At recently concluded Hadoop Summit, Microsoft presented the strategy for big data technologies and the work being done by the company from getting Hadoop is accessible in the cloud. Microsoft announced in the event that Azure HDInsight will now support Hadoop 2.4.
Microsoft says the massive scale, power, elasticity and low cost of storage makes the cloud the best place to deploy Hadoop – one of the reasons Microsoft has invested heavily in its cloud-based Hadoop solution Azure HDInsight. It combines the best of open source with the flexibility of cloud deployment. It also integrates with business intelligence tools, allowing easy access and processing of data to Excel and Power HDInsight BI to Office 365.
Hadoop is a cornerstone in the Microsoft data strategy and as part of this commitment, the company has contributed 30,000 lines of code and over 10,000 hours of engineering to support these projects, including support for Hadoop on Windows. This work was done in collaboration with Hortonworks, a partnership that ensures Hadoop solutions are based on compliant implementations of Hadoop. One result of this collaboration is the engineering work that has led to the Hortonworks Data Platform for Windows and Azure HDInsight.
Currently Microsoft is working on updating Azure HDInsight with support for Hadoop 2.4, the latest version of Hadoop. This review includes interactive consultation with Hive, using developments based on SQL Server technology, which is also contributing to the Hadoop ecosystem through the Stinger project. With this update to HDInsight, customers can use the speed and scalability of the cloud for improved 100x response time.
Windows Azure HDInsight offers security and administrative functions at the enterprise level. The tools can be used in conjunction with the new service including Microsoft BI tools such as PowerPivot and Power View. HDInsight is only part of the complete Microsoft data platform, which includes the basic components that clients need to process data from anywhere in the native format. Hadoop solution can also be extended to Microsoft Intelligent Service System to capture data generated by the machine within the Internet of Things; SQL Server and SQL Azure database to store and retrieve data; Azure HDInsight for deploying and provisioning of Hadoop clusters in the cloud; or Excel and BI to Office 365 to analyze and display data.
The latest release also includes improvements to YARN, which is a key component of the original Hadoop ecosystem. YARN offers more interaction patterns with HDFS data and provides a more generalized processing platform beyond the MapReduce technology.

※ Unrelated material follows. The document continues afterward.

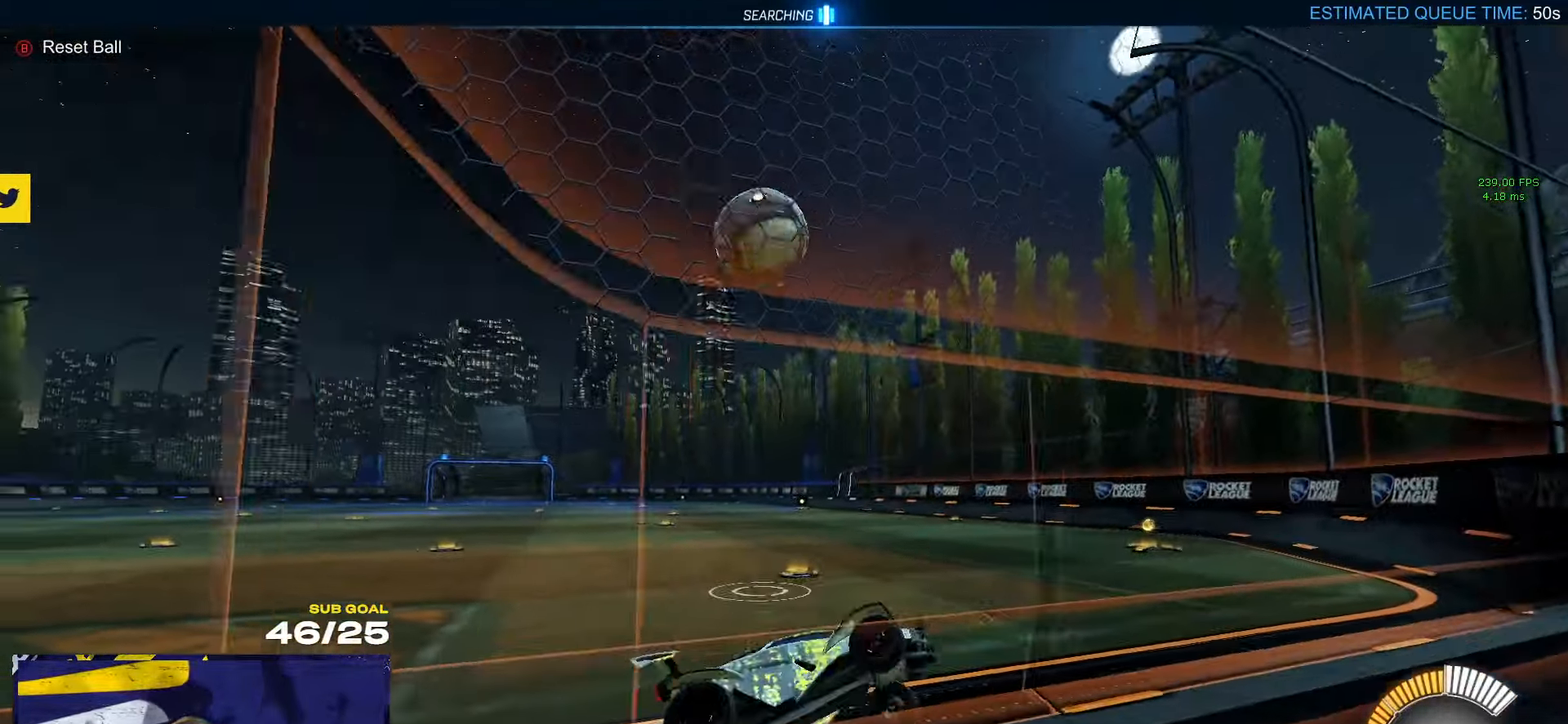
{"buttons": ["X", "R2"], "left_stick": "up-right", "right_stick": "center", "events": [[167, "X", "down"], [300, "X", "up"], [384, "X", "down"]]}
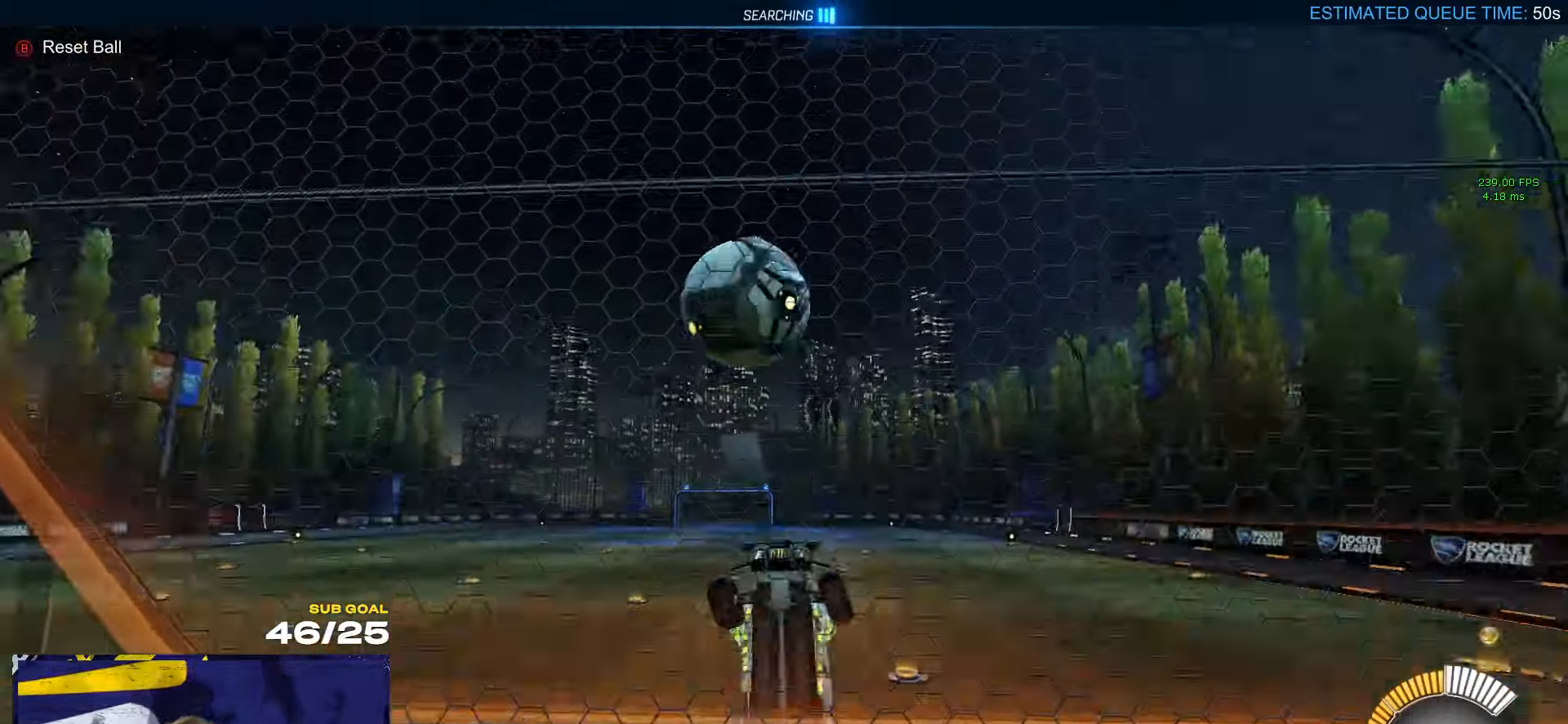
{"buttons": ["R2"], "left_stick": "up-right", "right_stick": "center", "events": [[17, "X", "up"], [184, "X", "down"], [267, "X", "up"], [400, "X", "down"], [484, "X", "up"]]}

Gartner recent Magic Quadrant report revealed that Microsoft is really catching up with AWS and giving the market leader a run for its money in the cloud solutions. Microsoft infrastructure and on-site applications driven by Azure, Hyper- V, Windows Server, Active Directory and System Center, as well as SaaS offerings has enabled it rapidly to attain the status of strategic cloud IaaS providers.
Earlier this month, Microsoft and SAP made an agreement to increase their collaboration in the areas of cloud, data, and mobility. In addition, Microsoft and Salesforce.com joined forces by announcing the signing of a comprehensive strategic partnership for mutual integration of their flagship solutions.